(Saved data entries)
_ _ _
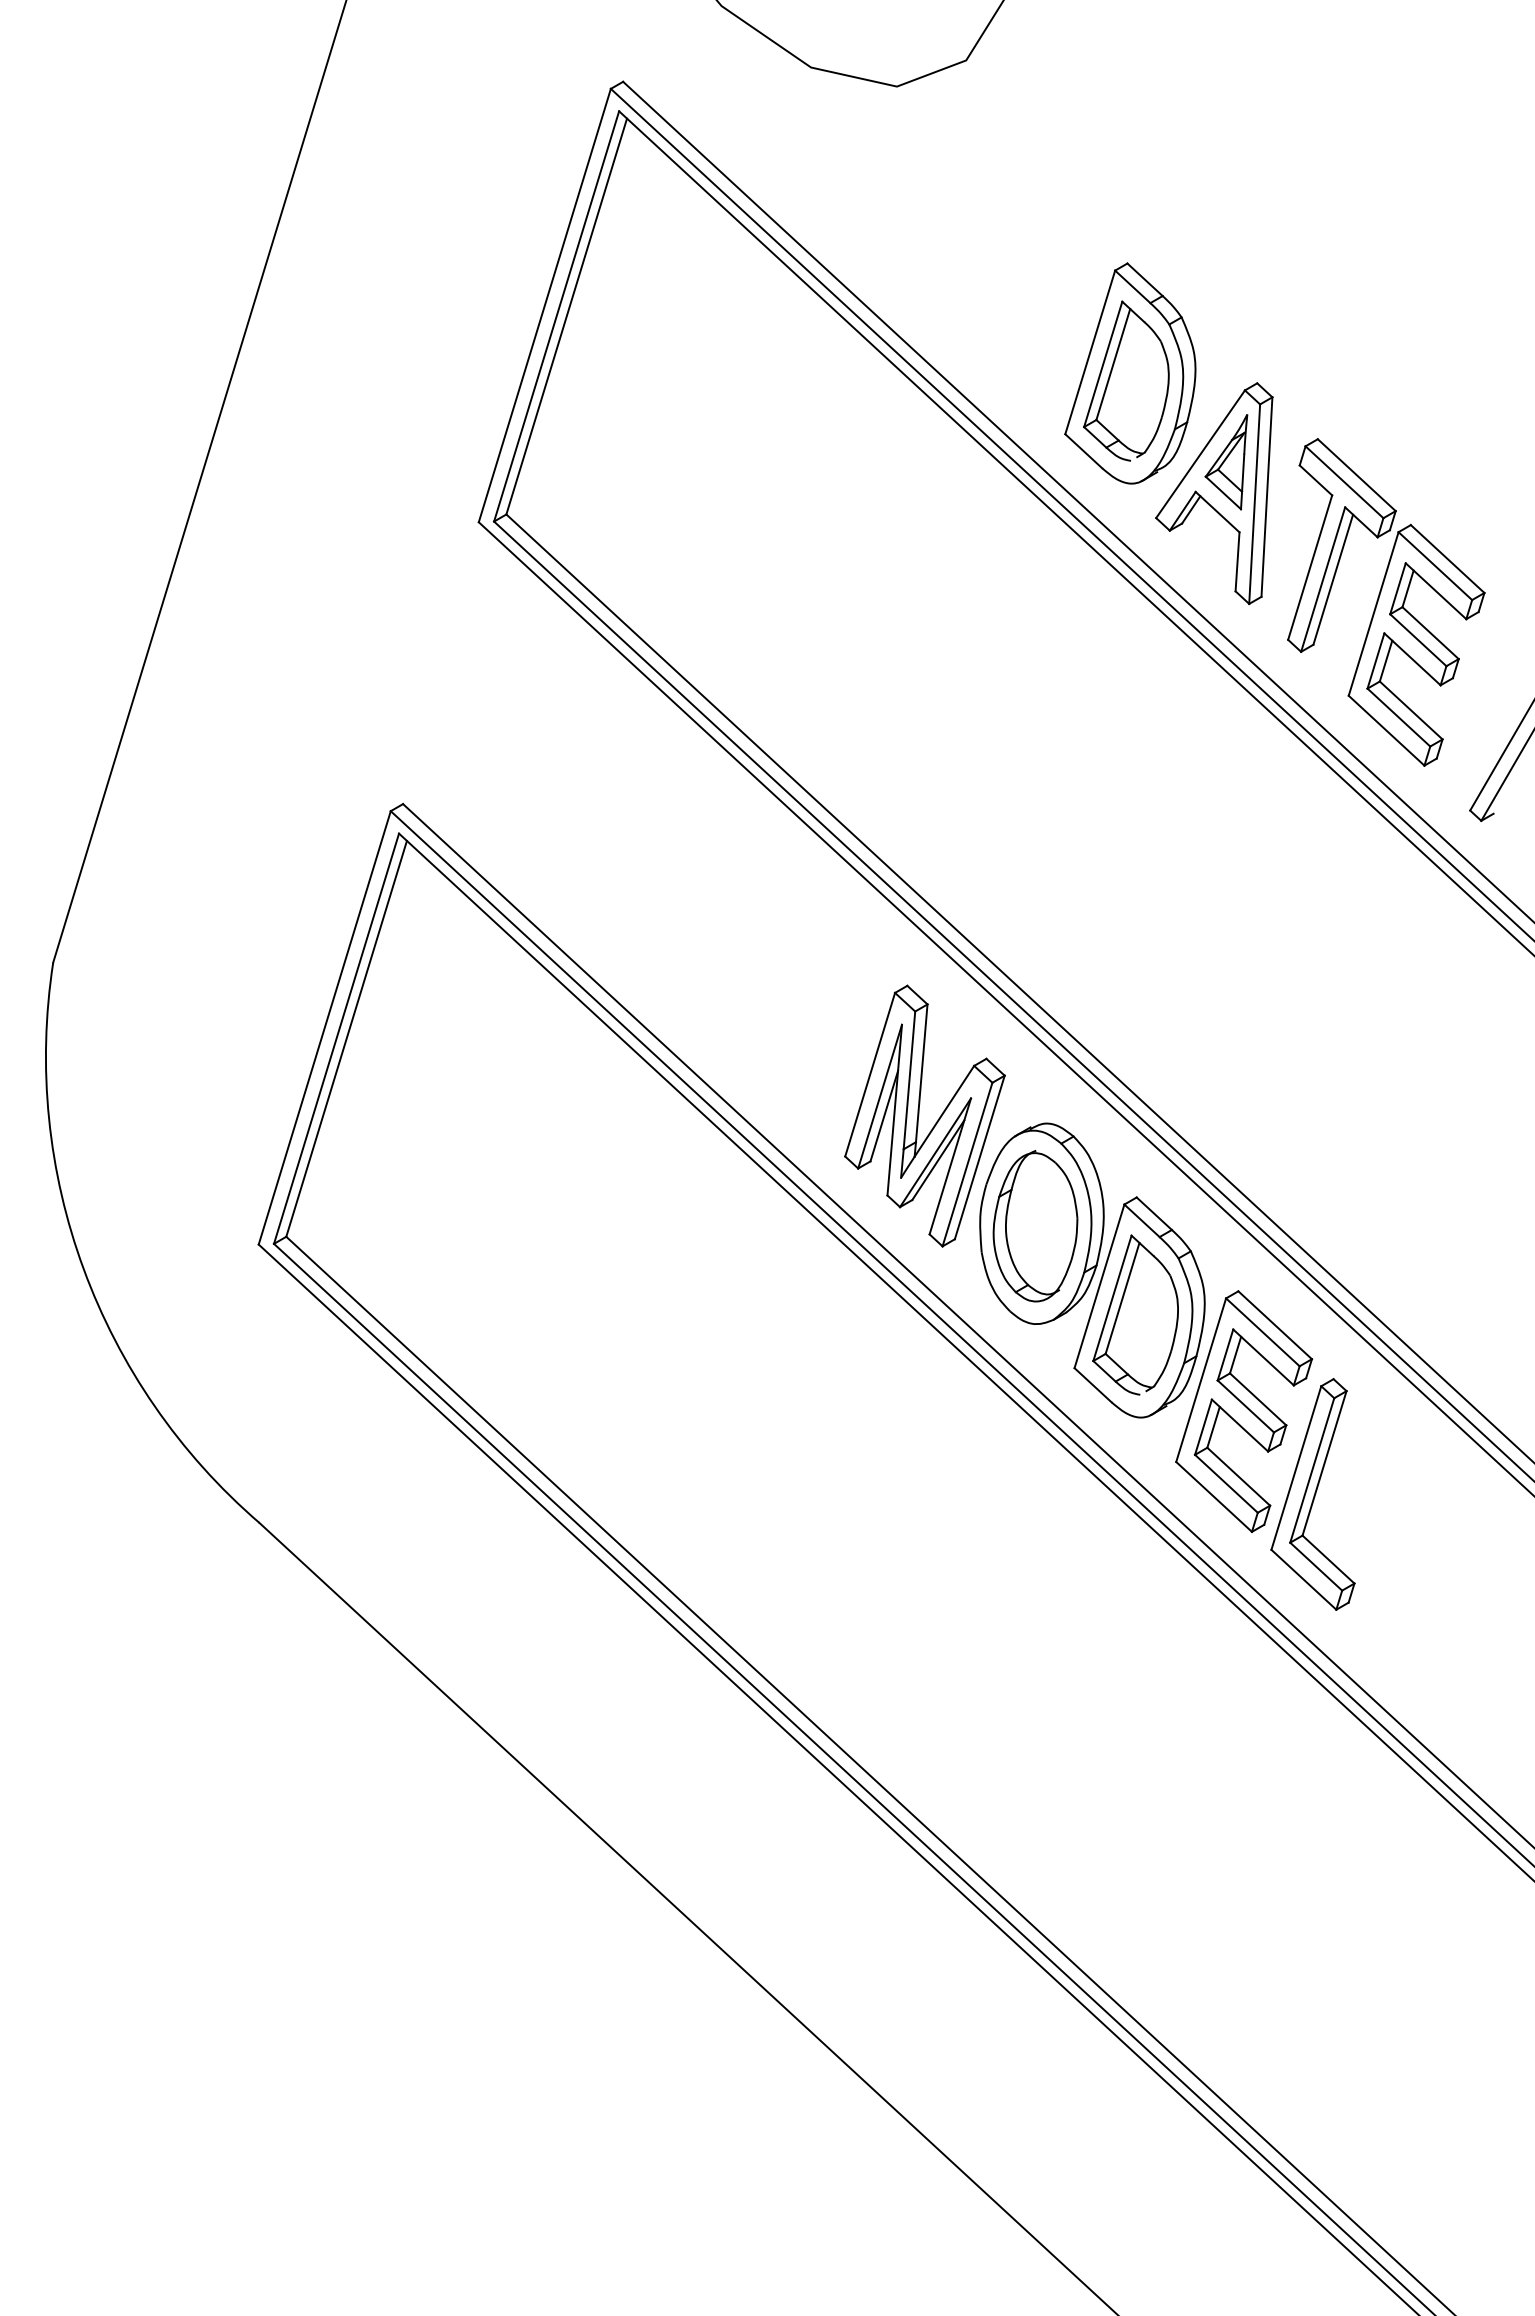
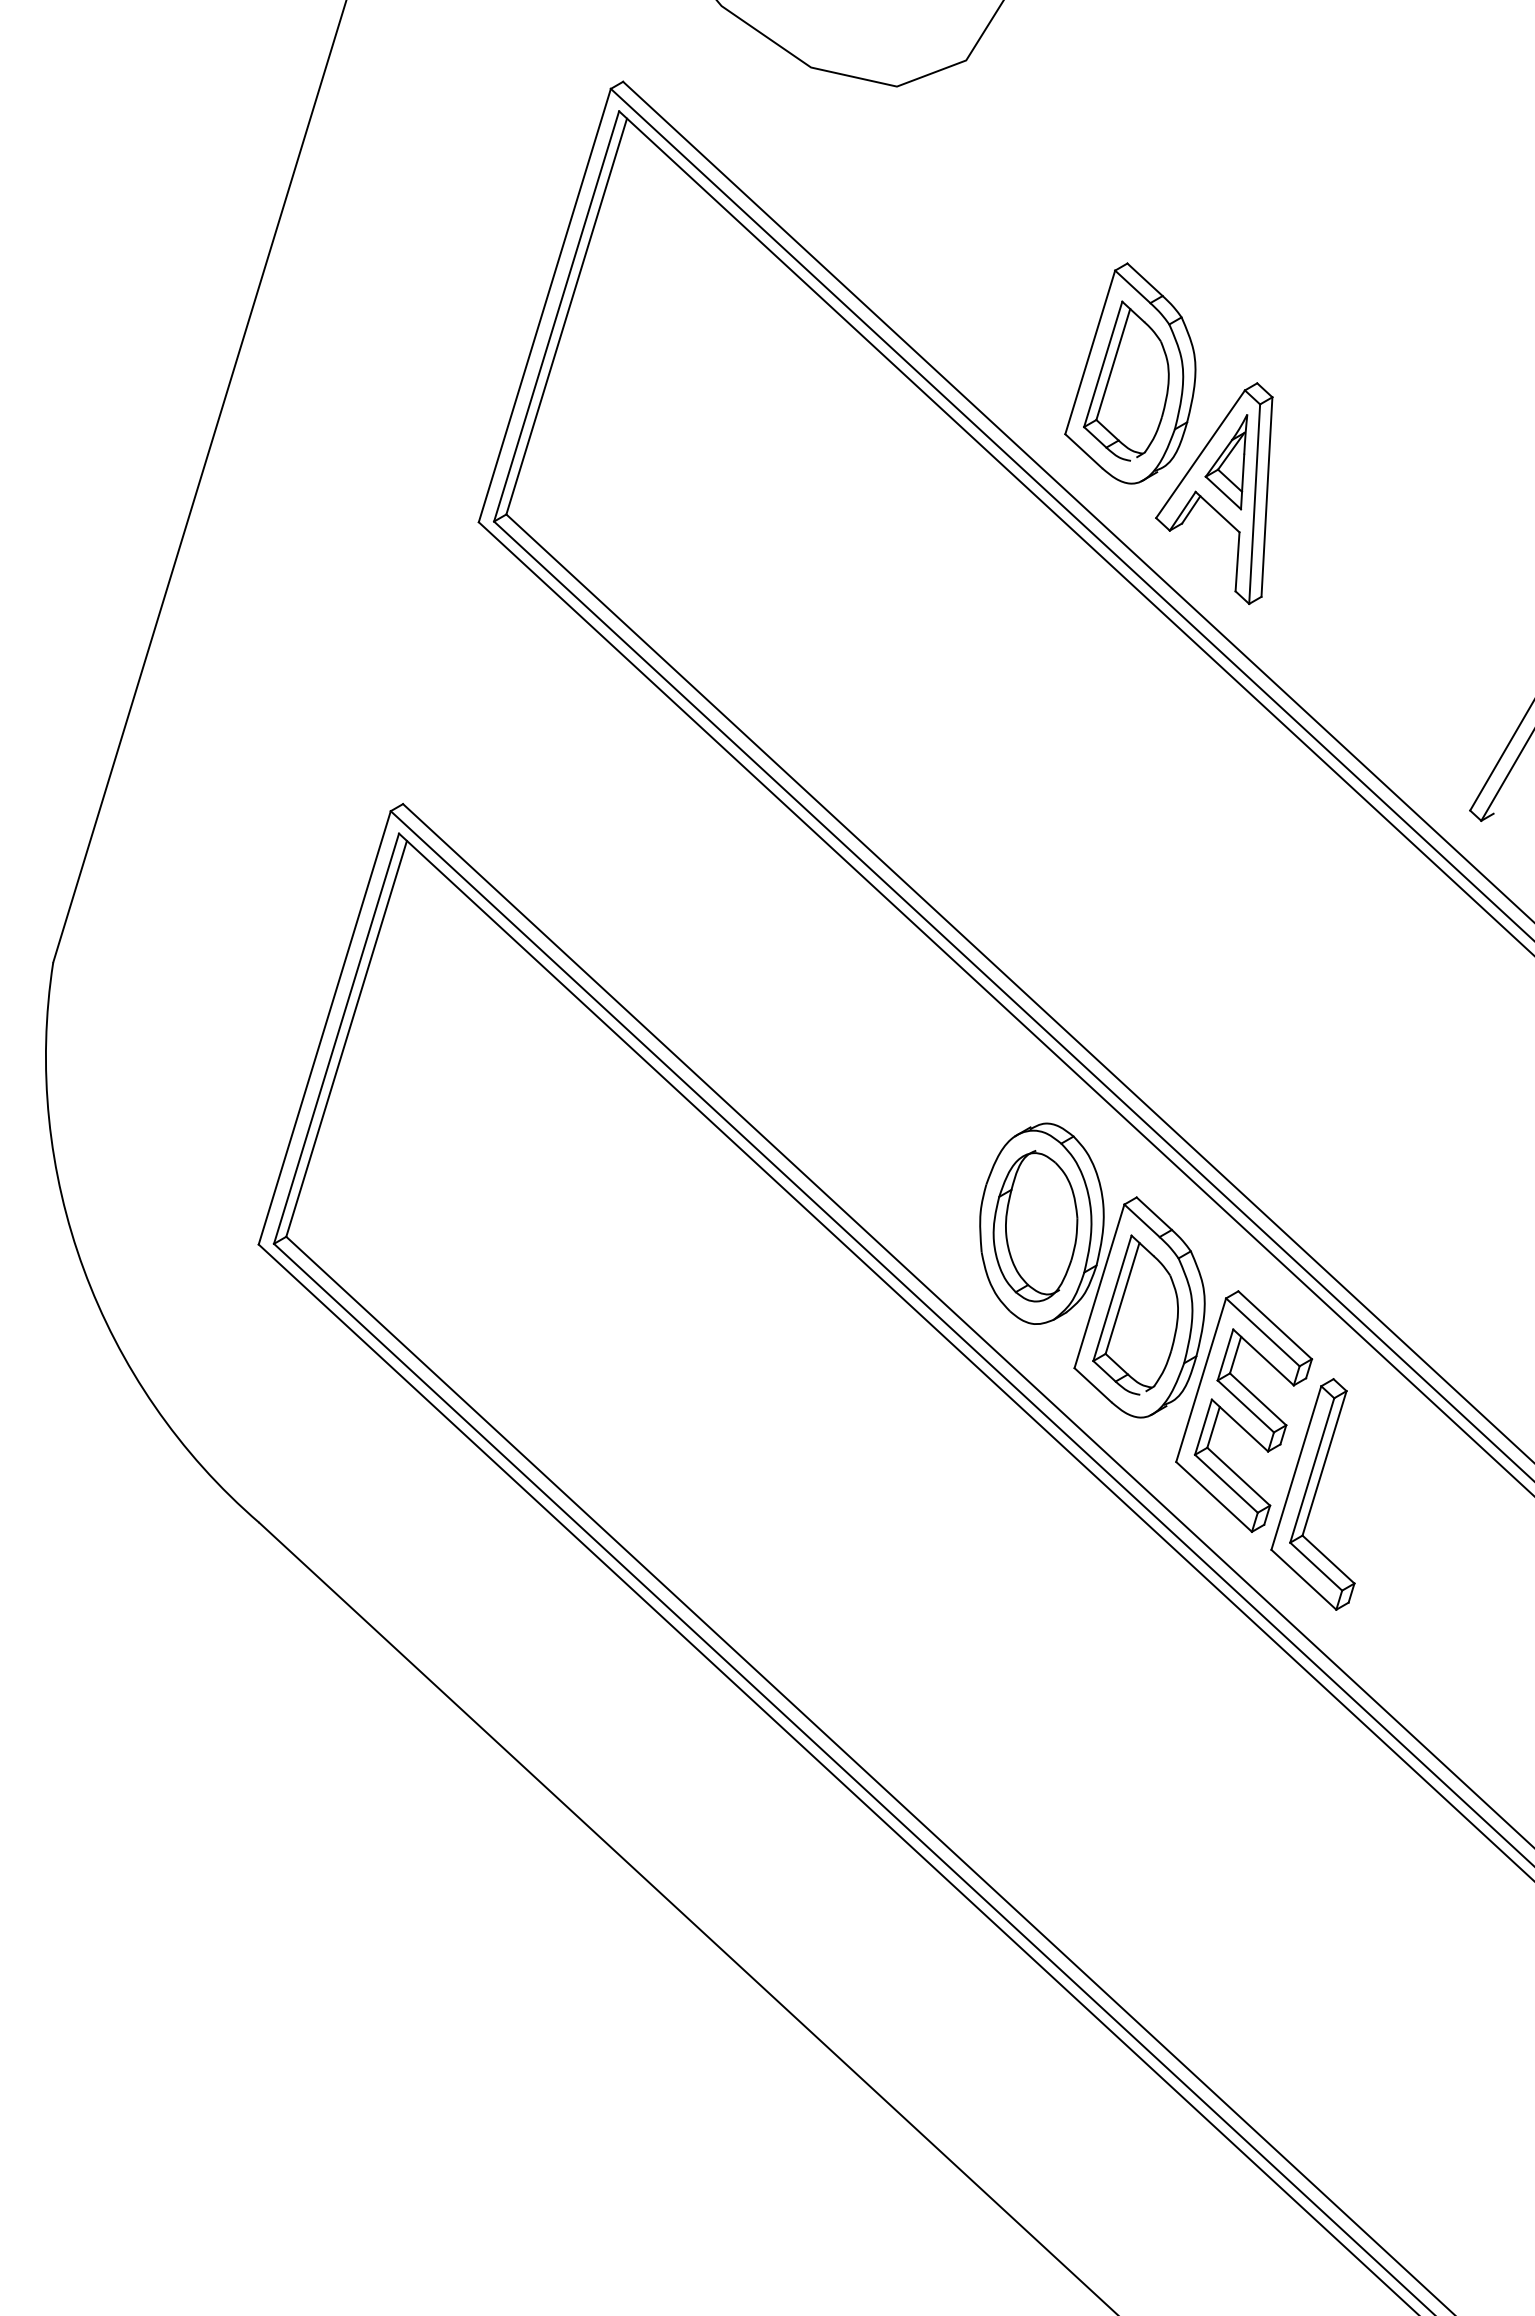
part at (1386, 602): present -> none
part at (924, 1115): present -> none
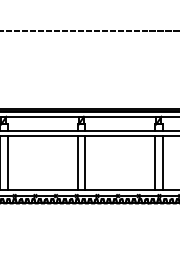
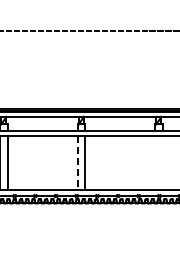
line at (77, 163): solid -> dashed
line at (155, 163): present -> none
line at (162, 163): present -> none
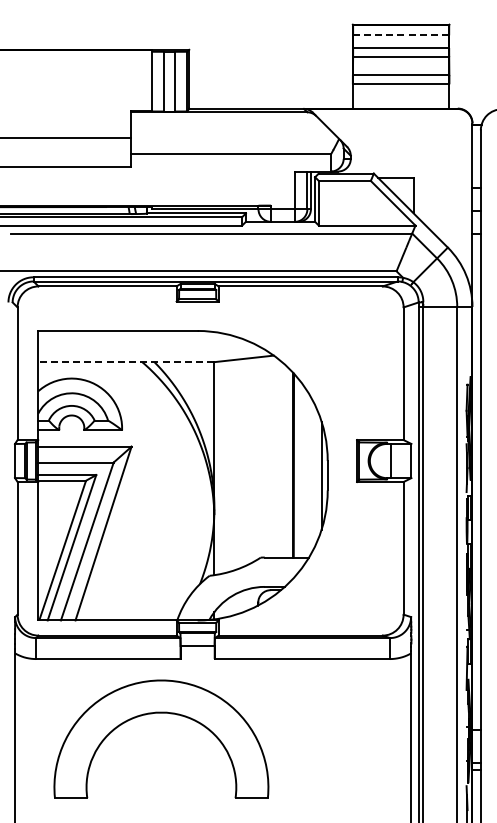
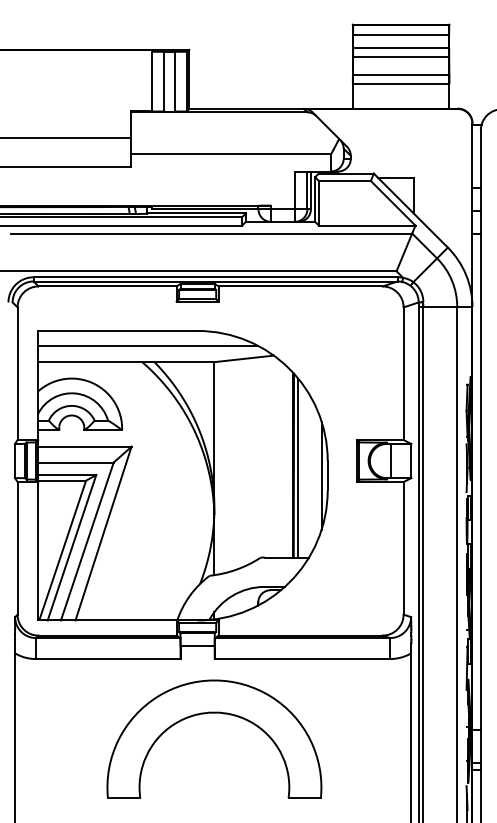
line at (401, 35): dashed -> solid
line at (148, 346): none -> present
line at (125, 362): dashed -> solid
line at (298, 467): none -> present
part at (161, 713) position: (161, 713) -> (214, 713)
_ _ _
## WORK REQUIRED
Identify each line of the records containing the word "part", and copy those lines.

## FINAL ANSWER
part at (1386, 602): present -> none
part at (924, 1115): present -> none
part at (161, 713) position: (161, 713) -> (214, 713)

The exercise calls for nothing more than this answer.